What to produce ▸
Could you update the data below so that every "Wind Speed" becomes "Wind Velocity", with everything else unchanged? Leave the pictures out of your answer.
● ● ● ● ● ● ●
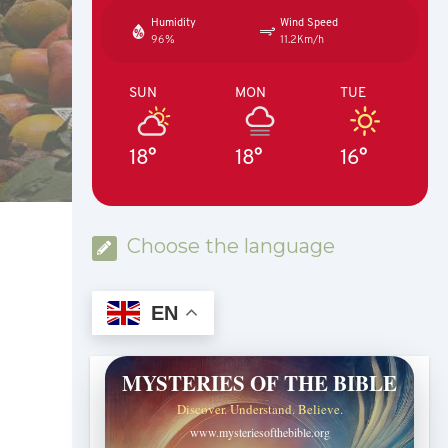
Humidity
Wind Speed
96%
11.2Km/h
SUN
MON
TUE
18°
18°
16°
Choose the language
EN
MYSTERIES OF THE BIBLE
Discover. Understand. Believe.
www.mysteriesofthebible.org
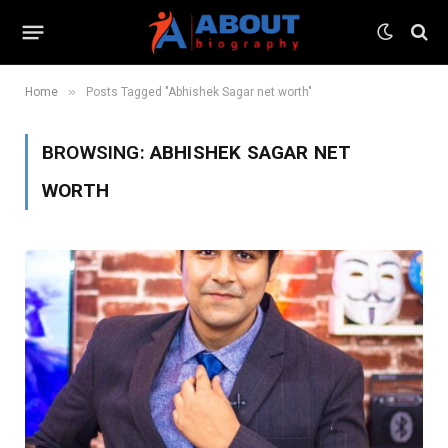
»
Home
Posts Tagged "Abhishek Sagar net worth"
BROWSING:
ABHISHEK SAGAR NET
WORTH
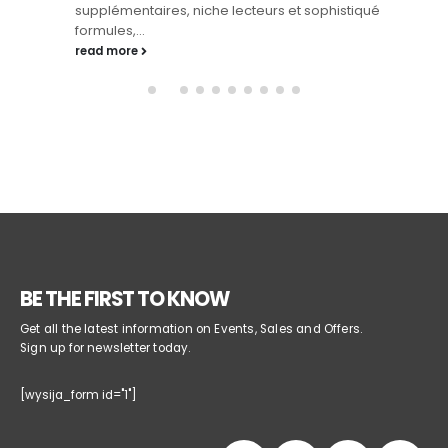
supplémentaires, niche lecteurs et sophistiqué
formules,...
read more
BE THE FIRST TO KNOW
Get all the latest information on Events, Sales and Offers.
Sign up for newsletter today.
[wysija_form id="1"]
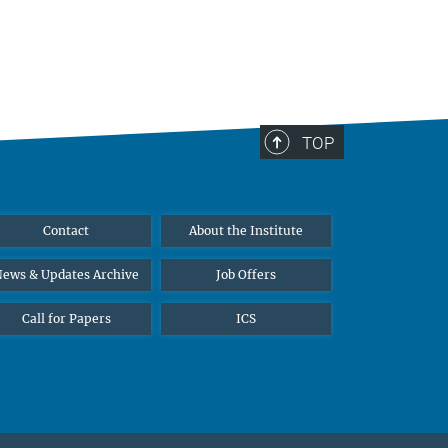
TOP
Contact
About the Institute
ews & Updates Archive
Job Offers
Call for Papers
ICS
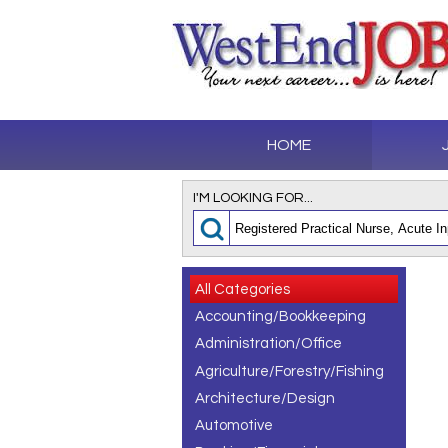
HOME
I'M LOOKING FOR...
All Categories
Accounting/Bookkeeping
Administration/Office
Agriculture/Forestry/Fishing
Architecture/Design
Automotive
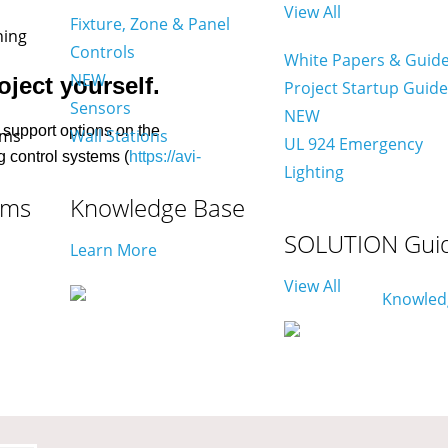
View All
Fixture, Zone & Panel
Controls
White Papers & Guid
NEW
ject yourself.
Project Startup Guid
Sensors
NEW
support options on the
Wall Stations
UL 924 Emergency
g control systems (
https://avi-
Lighting
ams
Knowledge Base
SOLUTION Gui
Learn More
View All
on technicians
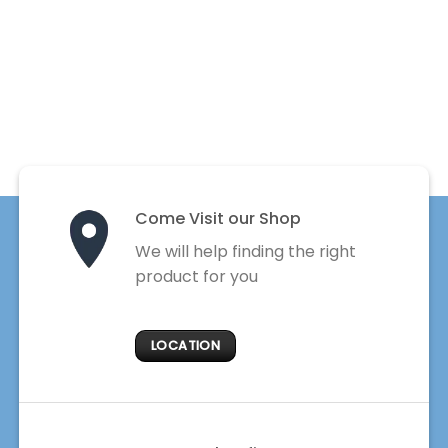
Come Visit our Shop
We will help finding the right
product for you
LOCATION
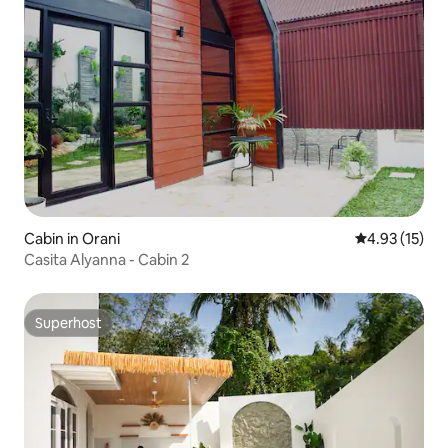
Cabin in Orani
4.93 out of 5
4.93 (15)
Casita Alyanna - Cabin 2
Superhost
Superhost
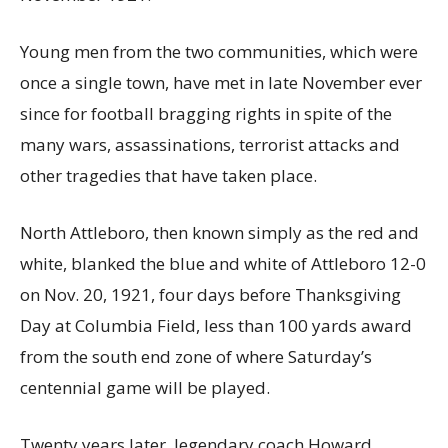
Young men from the two communities, which were
once a single town, have met in late November ever
since for football bragging rights in spite of the
many wars, assassinations, terrorist attacks and
other tragedies that have taken place.
North Attleboro, then known simply as the red and
white, blanked the blue and white of Attleboro 12-0
on Nov. 20, 1921, four days before Thanksgiving
Day at Columbia Field, less than 100 yards award
from the south end zone of where Saturday’s
centennial game will be played.
Twenty years later, legendary coach Howard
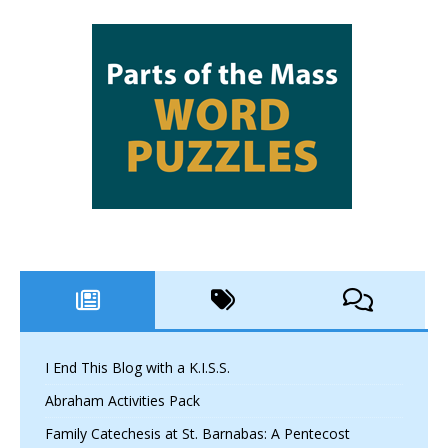
I End This Blog with a K.I.S.S.
Abraham Activities Pack
Family Catechesis at St. Barnabas: A Pentecost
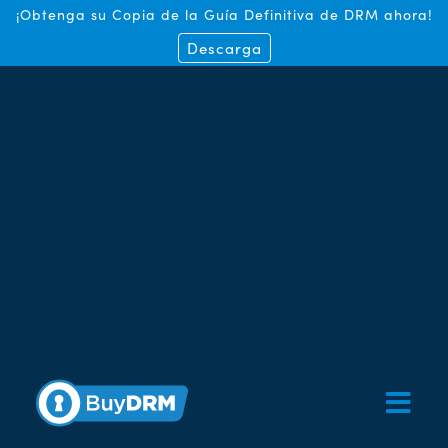
¡Obtenga su Copia de la Guía Definitiva de DRM ahora!
Descarga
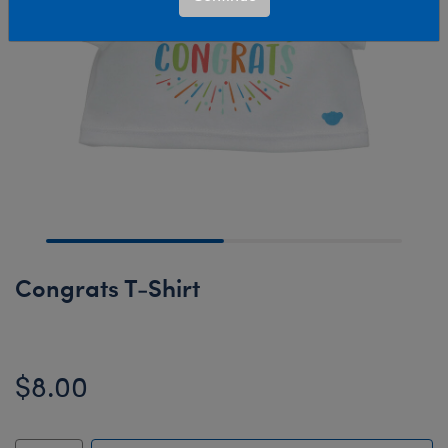
Congrats T-Shirt
$8.00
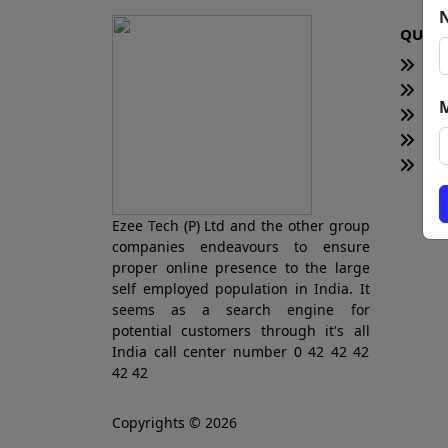
QUICK
H
Te
Bl
Ne
Tot
Ezee Tech (P) Ltd and the other group
companies endeavours to ensure
proper online presence to the large
self employed population in India. It
seems as a search engine for
potential customers through it's all
India call center number 0 42 42 42
42 42
Copyrights © 2026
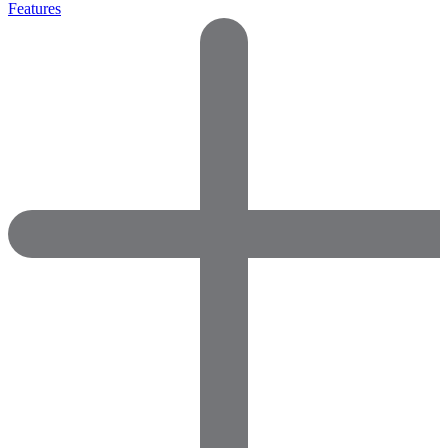
Features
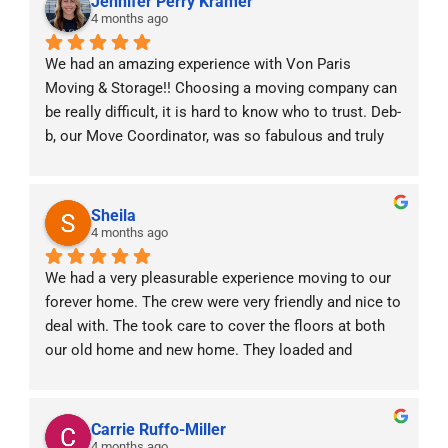
Jennifer Perry Kramer
4 months ago
We had an amazing experience with Von Paris 
Moving & Storage!! Choosing a moving company can 
be really difficult, it is hard to know who to trust. Deb-
b, our Move Coordinator, was so fabulous and truly 
was with us every step of the way! With two little 
babies at home and moving across states she made 
the experience stress free. The moving crew was 
Sheila
professional, punctual, and handled all of our things 
4 months ago
with care. We really valued the constant 
We had a very pleasurable experience moving to our 
communication prior, during and after the move. It 
forever home. The crew were very friendly and nice to 
was a very efficient and positive experience. Highly 
deal with. The took care to cover the floors at both 
recommend!!
our old home and new home. They loaded and 
unloaded our items carefully. We would definitely 
refer them to anyone moving interstate.
Carrie Ruffo-Miller
4 months ago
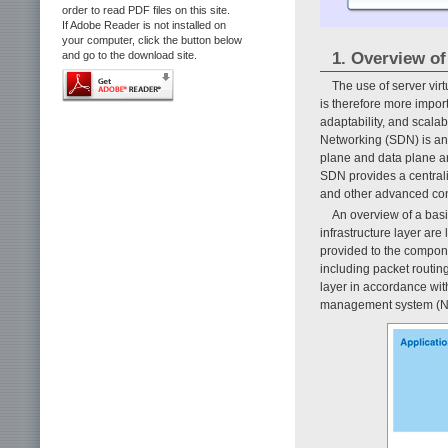
order to read PDF files on this site.
If Adobe Reader is not installed on
your computer, click the button below
1. Overview o
and go to the download site.
The use of server vir
is therefore more import
adaptability, and scala
Networking (SDN) is an 
plane and data plane ar
SDN provides a centrali
and other advanced con
An overview of a bas
infrastructure layer are
provided to the compone
including packet routing
layer in accordance wit
management system (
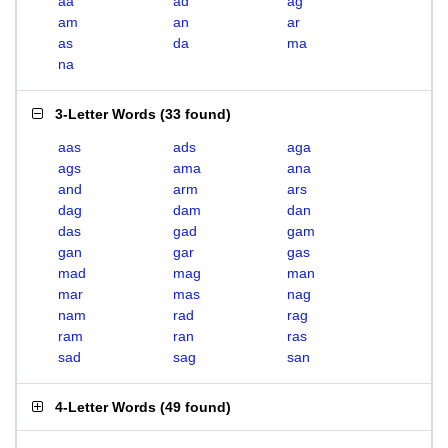
aa
ad
ag
am
an
ar
as
da
ma
na
3-Letter Words
(
33 found
)
aas
ads
aga
ags
ama
ana
and
arm
ars
dag
dam
dan
das
gad
gam
gan
gar
gas
mad
mag
man
mar
mas
nag
nam
rad
rag
ram
ran
ras
sad
sag
san
4-Letter Words
(
49 found
)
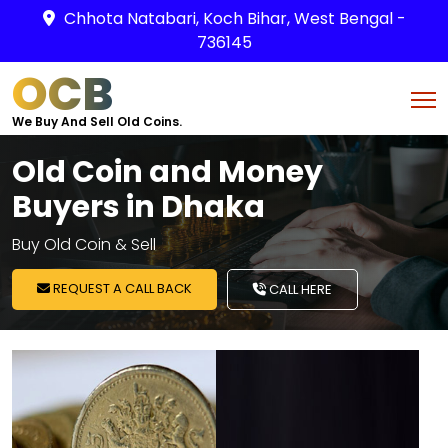
Chhota Natabari, Koch Bihar, West Bengal -
736145
OCB
We Buy And Sell Old Coins.
Old Coin and Money
Buyers in Dhaka
Buy Old Coin & Sell
REQUEST A CALL BACK
CALL HERE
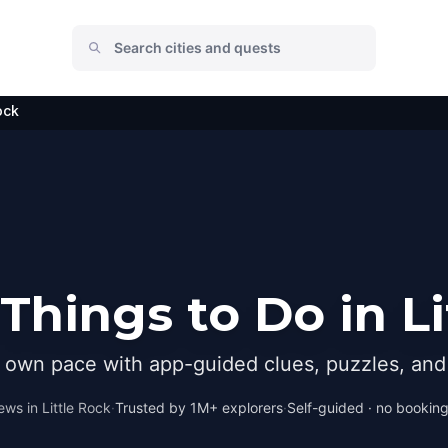
ock
Things to Do in Li
r own pace with app-guided clues, puzzles, and 
ews in
Little Rock
·
Trusted by 1M+ explorers
·
Self-guided · no booking 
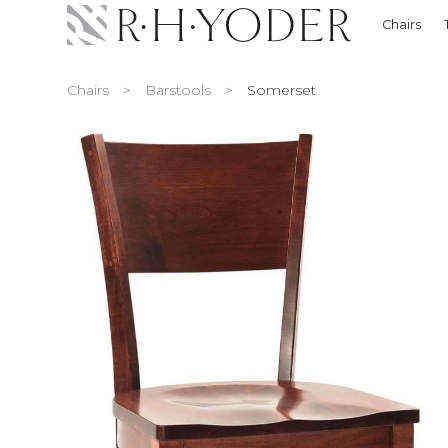
Chairs
Chairs
>
Barstools
>
Somerset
● ● ● ● ● ● ●
Answer for this exercise ▸
Humidity
Wind Velocity
96%
11.2Km/h
SUN
MON
TUE
18°
18°
16°
Choose the language
EN
MYSTERIES OF THE BIBLE
Discover. Understand. Believe.
www.mysteriesofthebible.org
»
Home
Posts Tagged "Abhishek Sagar net worth"
BROWSING:
ABHISHEK SAGAR NET
WORTH
supplémentaires, niche lecteurs et sophistiqué
formules,...
read more
BE THE FIRST TO KNOW
Get all the latest information on Events, Sales and Offers.
Sign up for newsletter today.
[wysija_form id="1"]
TOP
Contact
About the Institute
ews & Updates Archive
Job Offers
Call for Papers
ICS
HOME
I'M LOOKING FOR...
All Categories
Accounting/Bookkeeping
Administration/Office
Agriculture/Forestry/Fishing
Architecture/Design
Automotive
View All
Fixture, Zone & Panel
Controls
White Papers & Guid
NEW
ject yourself.
Project Startup Guid
Sensors
NEW
support options on the
Wall Stations
UL 924 Emergency
g control systems (
https://avi-
Lighting
ams
Knowledge Base
SOLUTION Gui
Learn More
View All
on technicians
Come Visit our Shop
We will help finding the right
product for you
LOCATION
Cabin in Orani
4.93 out of 5
4.93 (15)
Casita Alyanna - Cabin 2
Superhost
Superhost
Young men from the two communities, which were
once a single town, have met in late November ever
since for football bragging rights in spite of the
many wars, assassinations, terrorist attacks and
other tragedies that have taken place.
North Attleboro, then known simply as the red and
white, blanked the blue and white of Attleboro 12-0
on Nov. 20, 1921, four days before Thanksgiving
Day at Columbia Field, less than 100 yards award
from the south end zone of where Saturday’s
centennial game will be played.
Twenty years later, legendary coach Howard
I End This Blog with a K.I.S.S.
Abraham Activities Pack
Family Catechesis at St. Barnabas: A Pentecost
¡Obtenga su Copia de la Guía Definitiva de DRM ahora!
Descarga
Congrats T-Shirt
$8.00
QUICK
H
Te
Bl
Ne
Tot
Ezee Tech (P) Ltd and the other group
companies endeavours to ensure
proper online presence to the large
self employed population in India. It
seems as a search engine for
potential customers through it's all
India call center number 0 42 42 42
42 42
Copyrights © 2026
Features
Jennifer Perry Kramer
4 months ago
We had an amazing experience with Von Paris 
Moving & Storage!! Choosing a moving company can 
be really difficult, it is hard to know who to trust. Deb-
b, our Move Coordinator, was so fabulous and truly 
was with us every step of the way! With two little 
babies at home and moving across states she made 
the experience stress free. The moving crew was 
Sheila
professional, punctual, and handled all of our things 
4 months ago
with care. We really valued the constant 
We had a very pleasurable experience moving to our 
communication prior, during and after the move. It 
forever home. The crew were very friendly and nice to 
was a very efficient and positive experience. Highly 
deal with. The took care to cover the floors at both 
recommend!!
our old home and new home. They loaded and 
unloaded our items carefully. We would definitely 
refer them to anyone moving interstate.
Carrie Ruffo-Miller
4 months ago
order to read PDF files on this site.
If Adobe Reader is not installed on
your computer, click the button below
1. Overview o
and go to the download site.
The use of server vir
is therefore more import
adaptability, and scala
Networking (SDN) is an 
plane and data plane ar
SDN provides a centrali
and other advanced con
An overview of a bas
infrastructure layer are
provided to the compone
including packet routing
layer in accordance wit
management system (
aa
ad
ag
am
an
ar
as
da
ma
na
3-Letter Words
(
33 found
)
aas
ads
aga
ags
ama
ana
and
arm
ars
dag
dam
dan
das
gad
gam
gan
gar
gas
mad
mag
man
mar
mas
nag
nam
rad
rag
ram
ran
ras
sad
sag
san
4-Letter Words
(
49 found
)
Chhota Natabari, Koch Bihar, West Bengal -
736145
OCB
We Buy And Sell Old Coins.
Old Coin and Money
Buyers in Dhaka
Buy Old Coin & Sell
REQUEST A CALL BACK
CALL HERE
ock
Things to Do in Li
r own pace with app-guided clues, puzzles, and 
ews in
Little Rock
·
Trusted by 1M+ explorers
·
Self-guided · no booking 
Chairs
Chairs
>
Barstools
>
Somerset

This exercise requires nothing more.